Larissa ficou calada.
_Papai é um mentiroso. – disse Larissa.
_ Por que mentiroso, filha?
_ Prometeu me levar no shopping hoje e agora quer ir trabalhar.
_ Não posso faltar com a minha obrigação na empresa.
_ E com a sua obrigação de pai, pode? Só porque eu sou criança fica me prometendo coisas impossíveis.
_ Desculpa filha, juro que não faço mais isso.
_ Quando eu for maior, quero morar sozinha, ser independente. E não acreditar mais na promessa de ninguém.
_ Chega, não precisa passar mais sabão em mim.

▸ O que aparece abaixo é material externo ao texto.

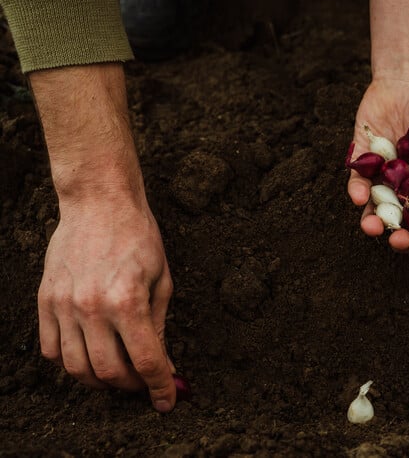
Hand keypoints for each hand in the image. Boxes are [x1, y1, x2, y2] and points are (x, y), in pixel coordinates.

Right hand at [38, 196, 175, 410]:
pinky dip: (71, 361)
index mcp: (128, 301)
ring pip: (76, 368)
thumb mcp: (162, 280)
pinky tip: (89, 353)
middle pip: (109, 372)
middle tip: (144, 382)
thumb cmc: (138, 236)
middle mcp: (92, 308)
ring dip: (100, 380)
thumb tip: (163, 362)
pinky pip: (51, 349)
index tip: (167, 401)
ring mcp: (64, 305)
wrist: (99, 203)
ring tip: (117, 372)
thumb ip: (159, 325)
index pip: (146, 361)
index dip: (160, 387)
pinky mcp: (45, 299)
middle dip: (132, 386)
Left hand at [347, 78, 408, 251]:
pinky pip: (357, 187)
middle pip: (408, 229)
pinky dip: (357, 194)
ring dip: (373, 225)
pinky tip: (360, 197)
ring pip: (377, 216)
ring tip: (372, 227)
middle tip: (400, 238)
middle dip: (404, 240)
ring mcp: (385, 183)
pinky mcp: (362, 168)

_ Quando eu tinha 3 anos prometeu me levar no programa da Xuxa, mesmo sabendo que isso era impossível.
_ Impossível por quê?
_ Por causa dos gastos e da distância.
_ Eu ainda te levo lá. Eu prometo.
_ Não prometa o que não pode cumprir.
O pai saiu cabisbaixo:
_ Não quer mais a chave?
_ Não. Eu vou de ônibus.
_ Aqui a chave seu bobo, - disse ela tirando a chave do bolsinho da blusa – escondi porque não queria que o senhor fosse trabalhar, mas já que vai de qualquer jeito.
Ele a pegou nos braços e fez mais uma promessa?
_ Eu juro que no final de semana te levo no shopping e no ano que vem te levo no programa da Xuxa.
_ Ah, papai, o senhor não muda nunca e é por isso que eu te amo tanto.